L’opera, frutto di più artisti, creata nella mostra concorso “Forme e Colori della Tuscia” della Can Viterbo e Civitavecchia
Un bassorilievo di dieci moduli, ognuno realizzato da una persona diversa.
È nato all’interno di “Forme e Colori nella terra di Tuscia”, la mostra
concorso organizzata dalla CNA di Viterbo e Civitavecchia, che si è svolta
dal 29 aprile al 15 maggio.
E ieri quell’opera è stata donata al centro
culturale La Caterinaccia, nota figura femminile del ’900 che è proprio il
soggetto dell’opera.
Durante Forme e Colori la ceramista Cinzia Chiulli di Percorsi Artistici –
anche presidente di CNA Artistico e Tradizionale – ha tenuto uno dei
laboratori.
È stata lei a coordinare il lavoro sul pannello. Alla consegna ieri
erano presenti l’assessore alla Politiche sociali del Comune di Viterbo,
Patrizia Notaristefano, i consiglieri Alessandra Croci e Marco Nunzi, la
segretaria della CNA di Viterbo e Civitavecchia Luigia Melaragni, insieme
a Cinzia Chiulli e Marta Nori, presidente dell’associazione di promozione
sociale Kyanos, che ha aperto il centro culturale La Caterinaccia, il cui
logo è stato disegnato da Ivan Cappelli.
Nori e Chiulli, ha ricordato la prima, si sono conosciute in occasione
dell’organizzazione di laboratori di ceramica per le donne vittime di
violenza, all’interno del centro. Li hanno chiamati i laboratori dell’anima.
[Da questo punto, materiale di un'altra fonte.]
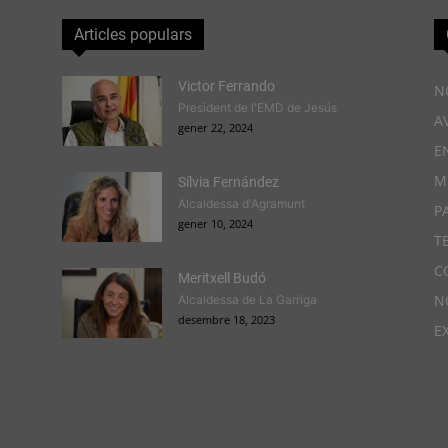
Articles populars
Victor Ferrando
N
President de l'EMD de Jesús
A
gener 22, 2024
E
M
Sílvia Fernández
Alcaldessa d'Agramunt
P
gener 10, 2024
T
C
Meritxell Budó
N
Alcaldessa de La Garriga
desembre 18, 2023
E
Nori ha ringraziato Melaragni, che l’ha coinvolta in alcune giornate
dedicate alla ceramica, dove sono state esposte le opere delle ragazze
del centro.
“Nel corso del laboratorio a Forme e Colori – ha detto Chiulli – abbiamo
avuto la consapevolezza che si possono fare piccole cose, con gioia e
soprattutto insieme. In base a questo è nata l’idea del pannello, realizzato
da dieci persone, ognuna delle quali aveva un modulo da realizzare: una
volta uniti è uscita la figura della Caterinaccia, logo dell’associazione.
Lavorare su qualcosa che poi va messo insieme non è affatto semplice, e
quanti lo hanno fatto sono tutti non professionisti”.
L’assessore Notaristefano ha sottolineato l’importanza del pannello
l’orgoglio di vedere opere che parlano della città.